Because we’d arrived so early the day before, we decided to sleep in a little. Yeah, alarm didn’t go off until 5am and we were on the road by 5:30. In retrospect, this cut it a little tight as we arrived at 6 and a lot of the good spots at the Flight Deck were already staked out by the monster-lensers.
We went to the very end of the Flight Deck and found a nice east-facing spot with a view over the pond. The action began right on schedule.
Immediately after the morning fly-outs, the viewpoints clear out QUICK. We noticed that the long-lensers headed out of the reserve, so we headed out to the ponds along Highway 1.
At this one sighting, I counted at least 40 photographers, each with a heavy-duty tripod, fancy tripod heads (e.g., Wimberly), and most with professional-grade DSLR’s and a minimum of a 600mm lens. THEN, most of them also had a backup, which was yet another DSLR but with a 100-400 lens, dangling from their bodies. This is like $600,000 of equipment at ONE pond. Sheesh !
But back to the birds. This was a pretty good sighting – sun rising to our backs, good angle on the cranes who took flight every minute or so.
After the pond, we headed in to the Marsh Loop, where we found a nice pond with some mallards, pintails, and a few deer in the background.

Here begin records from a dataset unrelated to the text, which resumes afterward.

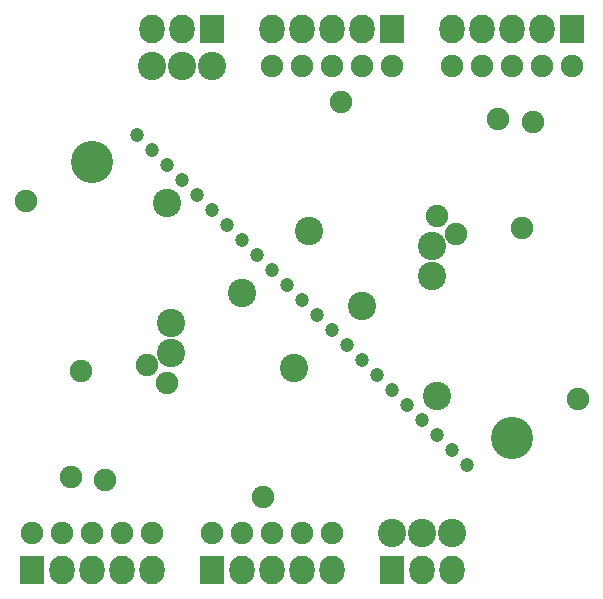
<source format=gbs>
G04 #@! TF.FileFunction,Soldermask,Bot*
%FSLAX46Y46*%
G04 Gerber Fmt 4.6, Leading zero omitted, Abs format (unit mm)*
G04 Created by KiCad (PCBNEW 4.0.5) date 03/25/17 21:50:00*
%MOMM*%
%LPD*%
G01*
G04 APERTURE LIST*
%ADD10C,0.100000*%
%ADD11R,2.127200X2.432000*%
%ADD12O,2.127200X2.432000*%
%ADD13C,3.575000*%
%ADD14C,1.200000*%
%ADD15C,2.400000*%
%ADD16C,1.900000*%
G04 APERTURE END LIST*
D10*
D11*
X71247000Y-50609500D03*
D12*
X68707000Y-50609500D03*
X66167000Y-50609500D03*
D11*
X86487000Y-50609500D03*
D12*
X83947000Y-50609500D03*
X81407000Y-50609500D03*
X78867000Y-50609500D03*
X76327000Y-50609500D03*
D11*
X101727000Y-50609500D03*
D12*
X99187000Y-50609500D03*
X96647000Y-50609500D03*
X94107000Y-50609500D03*
X91567000Y-50609500D03*
D13*
X96647000Y-85217000D03*
D14*
X87757000Y-82486500D03*
X90297000Y-85026500D03*
X89027000Y-83756500D03*
X91567000Y-86296500D03*
X92837000Y-87566500D03*
X86487000Y-81216500D03*
X85217000Y-79946500D03*
X83947000Y-78676500D03*
X82677000Y-77406500D03*
X81407000Y-76136500D03*
X80137000Y-74866500D03*
X78867000Y-73596500D03*
X77597000Y-72326500D03*
X76327000Y-71056500D03*
X75057000Y-69786500D03*
X73787000Y-68516500D03*
X72517000Y-67246500D03*
X71247000Y-65976500D03*
X69977000Y-64706500D03*
X68707000Y-63436500D03*
X67437000Y-62166500D03*
X66167000Y-60896500D03*
X64897000Y-59626500D03*
D13*
X61087000Y-61849000D03*
D11*
X56007000Y-96456500D03*
D12*
X58547000Y-96456500D03*
X61087000Y-96456500D03*
X63627000Y-96456500D03*
X66167000Y-96456500D03*
D11*
X71247000Y-96456500D03*
D12*
X73787000Y-96456500D03*
X76327000Y-96456500D03*
X78867000Y-96456500D03*
X81407000Y-96456500D03*
D11*
X86487000Y-96456500D03*
D12*
X89027000Y-96456500D03*
X91567000Y-96456500D03*
D15*
X89916000Y-71564500D03*
X83947000Y-74104500D03*
X66167000Y-53784500D03*
X79502000Y-67754500D03*
X78232000Y-79311500D03*
X91567000Y-93281500D03*
X73787000Y-72961500D03*
X67818000Y-75501500D03*
X68707000Y-53784500D03*
X89027000Y-93281500D03*
X71247000Y-53784500D03*
X90297000Y-81724500D03*
X89916000Y-69024500D03*
X67818000Y-78041500D03*
X67437000Y-65341500D03*
X86487000Y-93281500D03*
D16*
X86487000Y-53784500D03*
X71247000Y-93281500D03*
X76327000Y-53784500D03*
X98425000Y-58483500D03*
X59309000Y-88582500D03*
X81407000Y-93281500D03*
X83947000Y-53784500D03*
X95504000Y-58229500D03*
X62230000Y-88836500D03*
X73787000Y-93281500D03*
X99187000Y-53784500D03*
X58547000Y-93281500D03*
X91567000Y-53784500D03*
X66167000Y-93281500D03*
X101727000Y-53784500D03*
X91948000Y-68008500D03*
X102235000Y-81915000D03*
X55499000Y-65151000D03*
X65786000Y-79057500D03*
X56007000Y-93281500D03*
X94107000Y-53784500D03*
X90297000Y-66484500D03*
X67437000Y-80581500D03*
X63627000Y-93281500D03*
X78867000Y-53784500D03*
X78867000Y-93281500D03*
X81407000Y-53784500D03*
X82169000Y-56832500D03*
X75565000Y-90233500D03*
X76327000Y-93281500D03*
X96647000Y-53784500D03*
X97536000Y-67500500D03*
X60198000Y-79565500D03*
X61087000Y-93281500D03*
M02*

</source>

From there we headed out to the Farm Loop, where we found a large flock of white geese. They looked anxious, so we decided to hunker down and wait for them to take flight. As I’ve mentioned before, I don’t have the patience for birding. I didn’t know how long this “wait” was going to take, and it was COLD (about 40F) with wind blowing at our backs. After about a half hour, I retrieved some donuts from the car and POOF, the entire flock took flight. Even with a donut in my left hand, I was able to snap a few good shots.
By now it was around 10:30am, so we decided to head back to town. We’d seen some signs for “VLA – Very Large Array” so we decided to take the 40 mile drive into the middle of nowhere.
Did I mention that it was cold?
Despite its depiction in movies, the Very Large Array does not in fact listen for alien life forms. Harumph.
We didn’t make it back to the reserve until around 3, so we headed to the Farm Loop to find a patch of birds. Our theory was that since they all seem to overnight in the pond, if we found a flock, they would likely take flight.
Apparently no one told the flock of cranes that we were watching. They were hunkered down. We watched a hawk for a bit, and spotted a skunk in the field too. When they finally did depart, they left in groups of 10-20. Blech !
It got dark a little after 5, so we packed up and headed towards the front gate. THIS is when everything in the park decides to become active. In addition to several deer sightings, we had an amazing sighting of the flocks flying back to the Flight Deck against an orange sky. Apologies for the vehicle antennae in the shot
At least we know where they will be in the morning.